V. BOZMA VE BOZMADAN SONRAKİ YARGILAMA SÜRECİ
A. Bozma Kararı
1.Bölge Adliye Mahkemesinin yukarıda belirtilen kararına karşı taraf vekilleri temyiz isteminde bulunmuştur.
2.Dairenin 28.09.2023 tarihli ve 2023/1193 Esas, 2023/4324 Karar sayılı kararı ile özellikle erkeğin, kadına psikolojik ve cinsel şiddet uyguladığının, erkeğe bu eylemlerin de kusur olarak yüklenmesi gerektiğinin, tarafların Mahkemece belirlenen ve gerçekleşen diğer kusurlu davranışları ile birlikte değerlendirildiğinde bu hale göre de erkeğin evlilik birliğinin temelinden sarsılmasına sebep olan olaylarda yine de ağır kusurlu olduğu, tarafların tespit edilen ekonomik ve sosyal durumlarına, boşanmaya yol açan olaylardaki kusur derecelerine, paranın alım gücüne, ihlal edilen mevcut ve beklenen menfaatlerin kapsamına nazaran, kadın yararına hükmolunan maddî ve manevî tazminat miktarının az olduğu gerekçesiyle bozulmasına, sair yönlerden onanmasına karar verilmiştir.
B. Bölge Adliye Mahkemesince Bozmaya Uyularak Verilen Karar
Bölge Adliye Mahkemesinin yukarıda tarih ve sayısı belirtilen kararıyla; kadın yararına yasal faiziyle birlikte 45.000,00 TL maddî, 35.000,00 TL manevî tazminata karar verilmiştir.
VI. TEMYİZ
A. Temyiz Yoluna Başvuranlar
Bölge Adliye Mahkemesinin yukarıda belirtilen kararına karşı süresi içinde taraf vekilleri temyiz isteminde bulunmuştur.
B. Temyiz Sebepleri
1.Davacı-davalı erkek vekili temyiz dilekçesinde; emekli olan erkeğin tazminat ödeyecek yeterli geliri olmadığını, kadının kusurlu olduğunu ileri sürerek; tazminat miktarları yönünden kararın bozulmasına karar verilmesini talep etmiştir.

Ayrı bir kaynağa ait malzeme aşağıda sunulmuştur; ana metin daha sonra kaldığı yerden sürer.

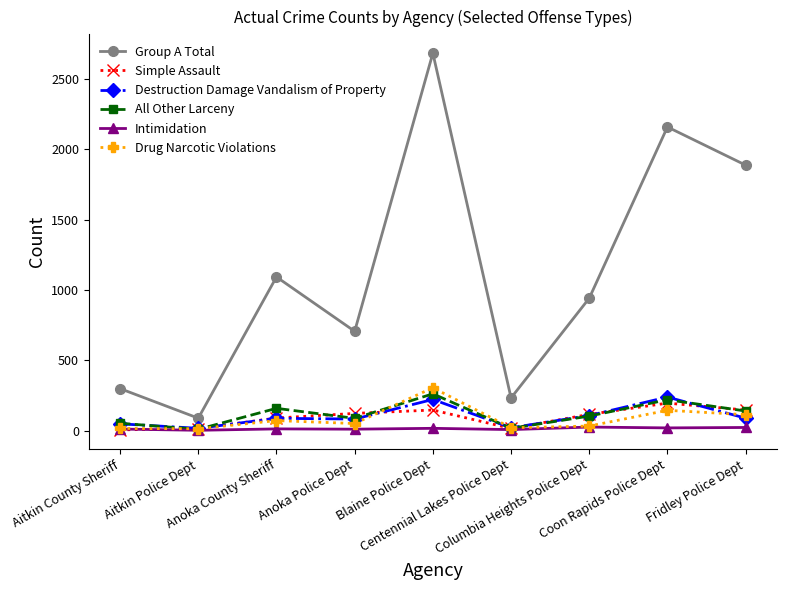

What is the label of the 4th point from the left?

Anoka Police Dept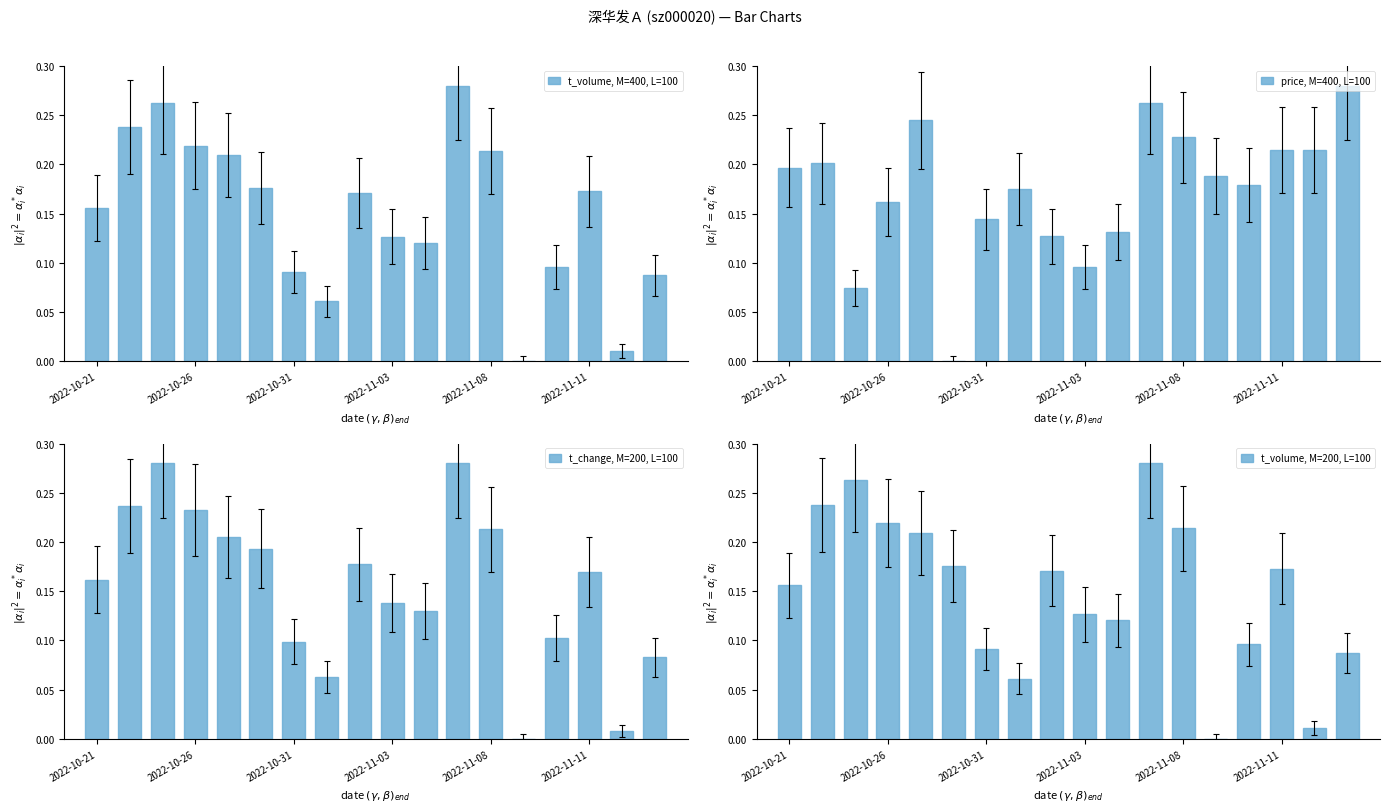

At which label does t_volume reach its peak?

11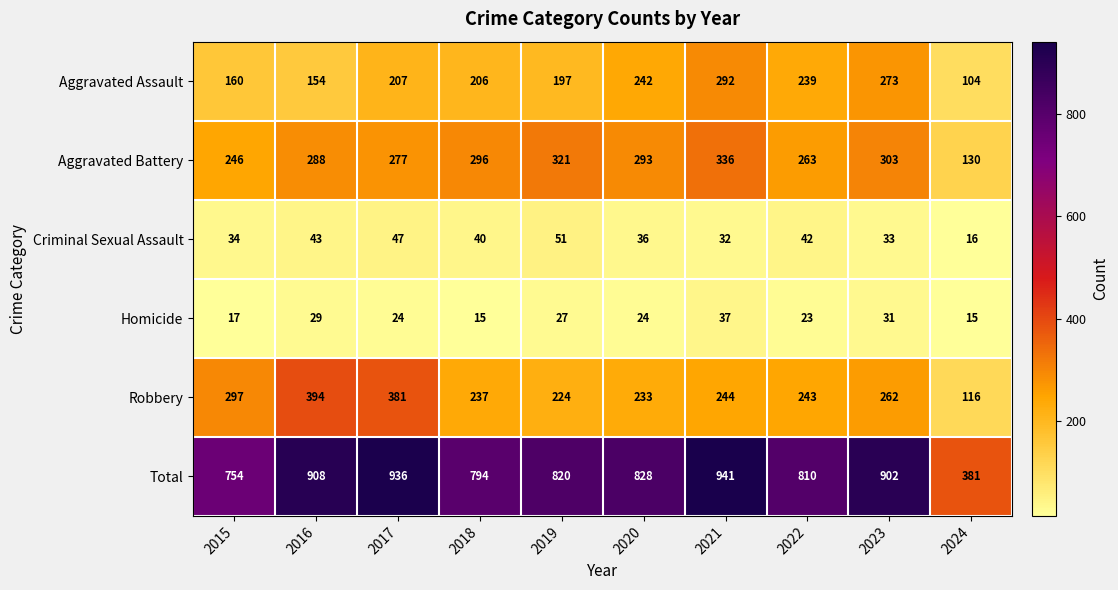

Where is Aggravated Assault nearest to the value 198?

2019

2.Davalı-davacı kadın vekili temyiz dilekçesinde; talebin tümden kabulü yerine kısmen kabulü yönünde hüküm kurulmasının hak ihlali anlamına geldiğini ileri sürerek; tazminat miktarları yönünden kararın bozulmasına karar verilmesini talep etmiştir.
C. Gerekçe
1. Uyuşmazlık ve Hukuki Nitelendirme
Uyuşmazlık, kadın için hükmedilen tazminat miktarlarının dosya kapsamına uygun olup olmadığı noktasında toplanmaktadır.
2. İlgili Hukuk
6100 sayılı Hukuk Muhakemeleri Kanunu’nun (6100 sayılı Kanun) 369 uncu maddesinin birinci fıkrası ile 370 ve 371 inci maddeleri. 4721 sayılı Türk Medeni Kanunu’nun 4 üncü, 174 üncü maddesinin birinci ve ikinci fıkrası. 6098 sayılı Türk Borçlar Kanunu'nun 50 nci ve 51 inci maddeleri.
3. Değerlendirme
1.Temyiz olunan nihai kararların bozulması 6100 sayılı Kanun'un 371 inci maddesinde yer alan sebeplerden birinin varlığı hâlinde mümkündür.
2. Temyizen incelenen Bölge Adliye Mahkemesi kararında ve kararın gerekçesinde hukuk kurallarının somut olaya uygulanmasında bir isabetsizlik bulunmadığı, bozma kararı gereğince hüküm verilmiş olduğu, anlaşılmakla; temyiz dilekçesinde ileri sürülen nedenler kararın bozulmasını gerektirecek nitelikte görülmemiştir.
VII. KARAR
Açıklanan sebeple;
Taraf vekillerinin yerinde görülmeyen tüm temyiz itirazlarının reddi ile usul ve kanuna uygun olan kararın ONANMASINA,
Aşağıda yazılı temyiz giderinin temyiz edenlere yükletilmesine,
Dosyanın İlk Derece Mahkemesine, kararın bir örneğinin Bölge Adliye Mahkemesine gönderilmesine,
19.03.2024 tarihinde oy birliğiyle karar verildi.